A Guide to Face Masks
A Guide to Face Masks
For those previously inexpert in the world of Personal Protective Equipment (PPE), navigating the newly-relevant face mask market is undoubtedly a confusing and frustrating journey. I see many people who lack an understanding or have some misconceptions about the purposes and designs of the various types of masks, so I wanted to offer some information and clarification on this topic.
Let’s first talk about cloth masks. I wrote another blog examining some noteworthy clinical research about cloth masks and how they performed (or rather didn’t) in a randomized controlled trial. If you haven’t checked that out, it’s a great in-depth breakdown of the facts that have formed my professional opinion on cloth masks—which is that they are not a good solution. The thing is, they just don’t perform according to the research (where they’re being used in the most rigidly proper/clean way anyone could ever aspire to).
This leads me to my main point on cloth masks...I’m willing to go out on a limb here and say that they are likely doing more harm than good to anyone. Why? Because I know virtually no one is washing them every day the way they should. So not only are the germs not effectively being blocked, but they’re just being extraneously spread around to everything (including your face) by these germ magnets that have become more of an attempt to be politically correct than a legitimate attempt at infectious disease control.
Surgical (3-ply) Masks
Moving on to surgical (often called 3-ply) masks, there’s a fundamental fact about this type of mask that I think a lot of people don’t know or understand: their primary purpose is self-containing germs, not keeping them away. In other words, the goal is preventing viral particles from spreading to the environment from a person carrying the virus. Surgical masks are not designed to protect the wearer from airborne particles, such as the microscopic respiratory droplets generated by coughs, sneezes, and even talking, which can contain infectious material and suspend in the air for long periods of time. These masks are called “surgical” masks because they are designed to solve the infection control problems of a surgical setting:
1.) They prevent large splashes or sprays of body fluids from entering the nose/mouth of a practitioner in the Operating Room
2.) They prevent the breath/speech particles of said practitioner from contaminating a sterile field (an entirely germ-free area, such as a table of surgical tools or an open body cavity)

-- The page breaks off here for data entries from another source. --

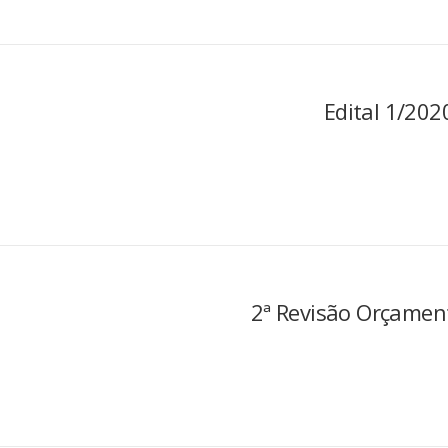
Edital 1/202
2ª Revisão Orçamen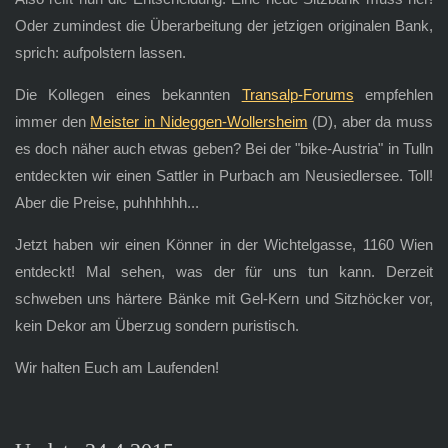
Oder zumindest die Überarbeitung der jetzigen originalen Bank,
sprich: aufpolstern lassen.
Die Kollegen eines bekannten
Transalp-Forums
empfehlen
immer den
Meister in Nideggen-Wollersheim
(D), aber da muss
es doch näher auch etwas geben? Bei der "bike-Austria" in Tulln
entdeckten wir einen Sattler in Purbach am Neusiedlersee. Toll!
Aber die Preise, puhhhhhh...
Jetzt haben wir einen Könner in der Wichtelgasse, 1160 Wien
entdeckt! Mal sehen, was der für uns tun kann. Derzeit
schweben uns härtere Bänke mit Gel-Kern und Sitzhöcker vor,
kein Dekor am Überzug sondern puristisch.
Wir halten Euch am Laufenden!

Surgical masks also find a large part of their purpose in being worn by persons who are already ill, to limit the excessive spraying of germs into the environment during coughs and sneezes. Though surgical masks will provide some level of protection for a healthy person who is trying to keep germs away, they aren’t necessarily the most effective choice for this, as they allow a great amount of air leakage because they do not fit tightly around the face. Think of it this way: surgical masks are designed to provide a broad barrier between one’s face and potential fluid sprays, and to contain one’s own germs. This self-containing purpose is the main reason why the general public is being instructed to wear face masks during the Coronavirus pandemic.
But if you’re in close contact with someone who’s sick with an airborne disease (airborne means that the disease is spread through microscopic respiratory droplets that are so small they can suspend in the air for significant periods of time), such as tuberculosis or COVID-19, you turn to a respirator mask. A respirator mask is called a respirator because it forces the air you breathe through a filter—thus, as I like to think of it, it “respires” for you.
The filter layers in a respirator mask are made to block a given minimum percentage of airborne particles from penetrating the mask. For example, an N95 or KN95 will filter out at least 95% of particles when worn properly. They’re designed to cover the nose and mouth and form a seal around the face, preventing air from leaking in around the edges of the mask (as occurs with a surgical mask). It’s critical to the function of a respirator that it fits properly and forms a good seal around the face, so that airborne particles can’t find their way in through gaps between the mask and the skin. In fact, healthcare providers go through a “fit testing” process for respirator masks, as they come in many different models that can be used to find the best fit on different faces.
In summary, I’ve outlined the essential differences in use between a 3-ply surgical mask and a respirator such as an N95 or KN95, as well as the populations or settings each mask may be appropriate for:
Surgical masks are primarily used to keep germs in, and provide a broad barrier for large cough/sneeze droplets that may come your way. In the midst of the Coronavirus pandemic, their functional purpose among the general public is to prevent people who may be carriers of the virus from spreading it into the environment and to others through their normal breathing and talking, or coughing and sneezing.
Respirator masks are used to keep germs out. These are typically only necessary for those in close contact with ill persons/potential virus carriers, such as healthcare providers, dentists, or those who work in healthcare facilities. Members of the general public who are immunocompromised may also choose to wear respirators while in social/public settings, as they are much more susceptible to developing infection from things that may be floating around in the air.
Kailey Lareau, BSN, RN
Disclaimer: This blog provides general information only. It does not provide medical advice nor is it a substitute for the advice of a physician. Persons are advised to always consult their healthcare provider for any specific information about personal health.